Silas był milczący. Sprawiał wrażenie poruszonego jej opowieścią, Bellis przyglądała mu się uważnie i wiedziała, że rozmyśla o swojej historii. Żadne z nich nie użalało się nad sobą, ale znaleźli się tutaj bez swojej winy i zamiaru i nie mieli ochoty zostawać.

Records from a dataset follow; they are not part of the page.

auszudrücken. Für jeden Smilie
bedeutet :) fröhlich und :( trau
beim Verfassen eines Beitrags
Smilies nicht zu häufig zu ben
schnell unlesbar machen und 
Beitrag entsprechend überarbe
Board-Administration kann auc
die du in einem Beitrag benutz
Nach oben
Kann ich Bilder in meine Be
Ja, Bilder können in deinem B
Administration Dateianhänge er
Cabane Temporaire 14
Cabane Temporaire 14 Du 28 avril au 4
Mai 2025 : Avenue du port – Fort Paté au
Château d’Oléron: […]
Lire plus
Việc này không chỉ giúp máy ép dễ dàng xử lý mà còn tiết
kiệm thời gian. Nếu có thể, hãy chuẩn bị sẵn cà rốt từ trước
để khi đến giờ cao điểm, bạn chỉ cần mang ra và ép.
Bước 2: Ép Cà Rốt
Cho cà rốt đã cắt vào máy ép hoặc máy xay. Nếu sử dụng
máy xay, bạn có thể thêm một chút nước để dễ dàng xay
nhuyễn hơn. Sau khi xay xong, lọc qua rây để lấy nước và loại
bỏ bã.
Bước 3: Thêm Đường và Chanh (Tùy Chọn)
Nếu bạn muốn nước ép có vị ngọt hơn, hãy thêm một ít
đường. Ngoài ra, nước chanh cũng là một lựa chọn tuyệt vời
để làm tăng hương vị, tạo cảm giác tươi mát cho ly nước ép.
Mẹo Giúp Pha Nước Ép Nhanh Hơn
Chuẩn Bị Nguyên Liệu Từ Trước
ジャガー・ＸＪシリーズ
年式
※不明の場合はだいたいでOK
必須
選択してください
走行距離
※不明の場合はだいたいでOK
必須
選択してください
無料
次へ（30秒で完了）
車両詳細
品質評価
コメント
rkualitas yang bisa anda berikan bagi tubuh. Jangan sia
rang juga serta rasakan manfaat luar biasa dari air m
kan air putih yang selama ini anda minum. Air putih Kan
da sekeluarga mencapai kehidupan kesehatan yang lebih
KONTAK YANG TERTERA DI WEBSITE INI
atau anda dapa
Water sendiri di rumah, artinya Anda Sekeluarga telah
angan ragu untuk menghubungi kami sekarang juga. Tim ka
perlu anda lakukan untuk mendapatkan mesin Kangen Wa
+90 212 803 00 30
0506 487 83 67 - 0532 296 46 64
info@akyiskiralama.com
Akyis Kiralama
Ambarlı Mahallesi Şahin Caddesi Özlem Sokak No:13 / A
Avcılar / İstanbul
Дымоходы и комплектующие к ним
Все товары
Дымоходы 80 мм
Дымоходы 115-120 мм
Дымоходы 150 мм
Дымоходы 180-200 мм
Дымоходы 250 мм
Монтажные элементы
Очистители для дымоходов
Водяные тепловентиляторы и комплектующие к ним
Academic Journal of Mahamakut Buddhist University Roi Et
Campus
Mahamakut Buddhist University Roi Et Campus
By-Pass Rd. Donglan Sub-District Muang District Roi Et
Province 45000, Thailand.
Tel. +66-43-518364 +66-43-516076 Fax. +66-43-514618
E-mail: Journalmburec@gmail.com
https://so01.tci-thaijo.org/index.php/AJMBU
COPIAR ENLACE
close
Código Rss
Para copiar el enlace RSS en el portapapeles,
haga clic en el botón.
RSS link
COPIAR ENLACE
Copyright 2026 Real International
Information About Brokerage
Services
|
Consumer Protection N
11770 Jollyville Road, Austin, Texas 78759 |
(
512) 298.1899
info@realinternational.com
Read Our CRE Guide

Kolejne minuty milczenia wypełniły pokój. Na zewnątrz nadal rozbrzmiewał ściszony pyrkot tysięcy silników, które holowały ich na południe. Nie ustawał też szum fal brzmiący niczym szept i inne dźwięki: hałasy typowe dla miasta i dla nocy.

Kiedy Silas wstał do wyjścia, Bellis podeszła wraz z nim do drzwi. Trzymała się całkiem blisko, chociaż go nie dotykała ani nie patrzyła na niego. Melancholijnie spojrzał jej w oczy. Po długiej chwili nachylili się ku sobie, zastygli w niezobowiązujących pozach, on oparty ramionami o drzwi, ona z rękami przy bokach.

Całowali się, poruszając tylko ustami i językami. Uważali, żeby nie oddychać, zanadto nie ingerować w przestrzeń drugiego, dotykowo lub dźwiękowo, ale doprowadzili do połączenia, nieufnie i z ulgą.

Po zakończeniu długiego i głębokiego pocałunku Silas zaryzykował, zbliżył znowu i zamknął przestrzeń między nimi serią kolejnych zetknięć ust. Pozwoliła mu na to, mimo że ta pierwsza chwila minęła i ta mała koda rozgrywała się w czasie rzeczywistym.

Bellis oddychała powoli i patrzyła na niego ze spokojem, a on na nią, tak długo, jak patrzyliby również bez pocałunku. Otworzył drzwi i wyszedł na chłodne powietrze, powiedziawszy cicho: „Dobranoc” Nie usłyszał jej odpowiedzi.

Rozdział dwunasty

Następnego dnia wypadał sylwester, dzień poprzedzający Nowy Rok. Oczywiście nie dla Armadyjczyków, dla których dzień ten wyróżniał się tylko nagłym wzrostem temperatury, dzięki czemu był jedynie bardziej jesienny. Nie mogli zamknąć oczu na fakt, że był to najkrótszy dzień w roku, ale nie przywiązywali do tego zbytniej wagi. Poza kilkoma radosnymi uwagami, że od tej pory noce będą krótsze, dzień przeszedł niezauważony.